Text to read:
=-=-=

Gay Men’s Sexism and Women’s Bodies - BY YOLO AKILI

Accessed 19th August 2013

http://goodmenproject.com/ethics-values/gay-mens-sexism-and-womens-bodies/

article mentioned in John Stoltenberg’s talk in this post:

http://feministsources.blogspot.co.uk/2013/08/a-feminist-guide-to-gay-male-misogyny.html

Gay Men’s Sexism and Women’s Bodies

NOVEMBER 4, 2012 BY YOLO AKILI 
Yolo Akili explores how gay men’s sexism and male privilege shows up in relationship to women.
At a recent presentation, I asked all of the gay male students in the room to raise their hand if in the past week they touched a woman’s body without her consent. After a moment of hesitation, all of the hands of the gay men in the room went up. I then asked the same gay men to raise their hand if in the past week they offered a woman unsolicited advice about how to “improve” her body or her fashion. Once again, after a moment of hesitation, all of the hands in the room went up.

=-=-=

Saved data entries
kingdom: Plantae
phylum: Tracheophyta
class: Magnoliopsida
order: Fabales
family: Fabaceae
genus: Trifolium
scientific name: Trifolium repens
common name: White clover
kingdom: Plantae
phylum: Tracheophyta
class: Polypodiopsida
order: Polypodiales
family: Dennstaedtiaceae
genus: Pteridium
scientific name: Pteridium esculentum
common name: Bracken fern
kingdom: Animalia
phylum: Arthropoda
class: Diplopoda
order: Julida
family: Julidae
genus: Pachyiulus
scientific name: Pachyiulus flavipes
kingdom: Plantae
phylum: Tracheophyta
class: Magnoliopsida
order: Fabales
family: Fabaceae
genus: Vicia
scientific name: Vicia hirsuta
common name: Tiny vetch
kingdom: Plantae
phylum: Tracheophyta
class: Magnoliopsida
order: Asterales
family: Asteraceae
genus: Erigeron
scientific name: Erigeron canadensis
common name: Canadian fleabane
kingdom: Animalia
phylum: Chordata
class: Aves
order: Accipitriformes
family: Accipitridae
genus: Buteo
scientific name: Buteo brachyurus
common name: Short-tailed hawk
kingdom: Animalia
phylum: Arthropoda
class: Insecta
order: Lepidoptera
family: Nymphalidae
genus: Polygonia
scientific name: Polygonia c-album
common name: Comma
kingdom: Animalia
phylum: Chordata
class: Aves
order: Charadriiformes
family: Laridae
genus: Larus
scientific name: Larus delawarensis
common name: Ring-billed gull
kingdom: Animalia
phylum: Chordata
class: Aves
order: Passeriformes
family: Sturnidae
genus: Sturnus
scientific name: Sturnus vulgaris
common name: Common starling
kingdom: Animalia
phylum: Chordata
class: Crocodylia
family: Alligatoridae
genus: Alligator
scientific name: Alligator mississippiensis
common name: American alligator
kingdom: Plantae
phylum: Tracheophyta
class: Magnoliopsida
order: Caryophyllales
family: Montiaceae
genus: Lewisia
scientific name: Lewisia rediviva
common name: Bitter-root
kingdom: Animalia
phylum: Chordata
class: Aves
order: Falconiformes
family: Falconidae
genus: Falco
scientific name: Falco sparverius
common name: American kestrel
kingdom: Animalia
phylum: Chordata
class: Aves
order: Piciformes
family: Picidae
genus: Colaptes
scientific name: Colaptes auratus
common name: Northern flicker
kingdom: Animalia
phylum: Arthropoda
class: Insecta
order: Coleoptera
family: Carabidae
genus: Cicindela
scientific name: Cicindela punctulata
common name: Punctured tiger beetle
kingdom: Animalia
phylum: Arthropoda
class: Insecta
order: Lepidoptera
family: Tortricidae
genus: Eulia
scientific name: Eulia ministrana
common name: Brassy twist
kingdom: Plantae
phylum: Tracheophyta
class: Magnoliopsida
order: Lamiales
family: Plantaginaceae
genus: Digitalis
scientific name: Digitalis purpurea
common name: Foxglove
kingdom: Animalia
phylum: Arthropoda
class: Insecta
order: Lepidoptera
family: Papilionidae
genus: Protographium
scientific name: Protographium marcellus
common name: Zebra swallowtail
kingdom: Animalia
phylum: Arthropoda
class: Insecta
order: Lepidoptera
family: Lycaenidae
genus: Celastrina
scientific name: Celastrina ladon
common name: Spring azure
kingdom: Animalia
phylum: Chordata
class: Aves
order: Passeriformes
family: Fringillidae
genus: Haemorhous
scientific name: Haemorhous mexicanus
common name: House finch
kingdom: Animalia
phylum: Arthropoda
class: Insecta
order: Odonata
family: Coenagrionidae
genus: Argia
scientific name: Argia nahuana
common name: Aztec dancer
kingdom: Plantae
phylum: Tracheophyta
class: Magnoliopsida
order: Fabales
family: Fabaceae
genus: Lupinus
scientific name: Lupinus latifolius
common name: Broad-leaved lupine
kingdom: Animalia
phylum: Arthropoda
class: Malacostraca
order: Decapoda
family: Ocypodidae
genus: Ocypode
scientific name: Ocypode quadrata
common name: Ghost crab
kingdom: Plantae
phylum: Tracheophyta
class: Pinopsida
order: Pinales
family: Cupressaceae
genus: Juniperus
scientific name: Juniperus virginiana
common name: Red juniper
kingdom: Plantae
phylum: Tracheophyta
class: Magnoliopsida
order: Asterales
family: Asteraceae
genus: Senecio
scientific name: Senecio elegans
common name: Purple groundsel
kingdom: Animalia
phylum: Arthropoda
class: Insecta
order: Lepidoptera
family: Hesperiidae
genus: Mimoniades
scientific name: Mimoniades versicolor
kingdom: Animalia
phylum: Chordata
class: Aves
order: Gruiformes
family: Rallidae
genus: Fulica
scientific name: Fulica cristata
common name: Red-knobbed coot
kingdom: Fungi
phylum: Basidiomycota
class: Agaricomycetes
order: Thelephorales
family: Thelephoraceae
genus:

=-=-=

Aim 1: Rewrite the paragraph of the article on gay men's sexism that begins "At a recent presentation" as a short list, keeping its main facts.
Aim 2: Sum up the article on gay men's sexism in two sentences.
Aim 3:
Decide whether each statement agrees with the article on gay men's sexism. Answer yes or no, and quote the deciding words.
(a) The article is dated November 4, 2012.
(b) Some of the gay men kept their hands down when asked about touching a woman's body without her consent.
(c) The second question was about offering a woman unsolicited advice on her body or her fashion.

Full response 1:
- At a recent presentation, the gay male students were asked to raise their hand if, in the past week, they had touched a woman's body without her consent.
- After a moment of hesitation, all of the gay men raised their hands.
- They were then asked to raise their hand if, in the past week, they had offered a woman unsolicited advice about how to "improve" her body or her fashion.
- Again, after a moment of hesitation, every hand in the room went up.

Full response 2: Yolo Akili explores how gay men's sexism and male privilege show up in their relationship to women. At a recent presentation, every gay male student admitted that in the past week he had touched a woman's body without her consent and had offered a woman unsolicited advice about her body or her fashion.

Full response 3:
(a) Yes: "NOVEMBER 4, 2012 BY YOLO AKILI"
(b) No: "all of the hands of the gay men in the room went up."
(c) Yes: "they offered a woman unsolicited advice about how to “improve” her body or her fashion."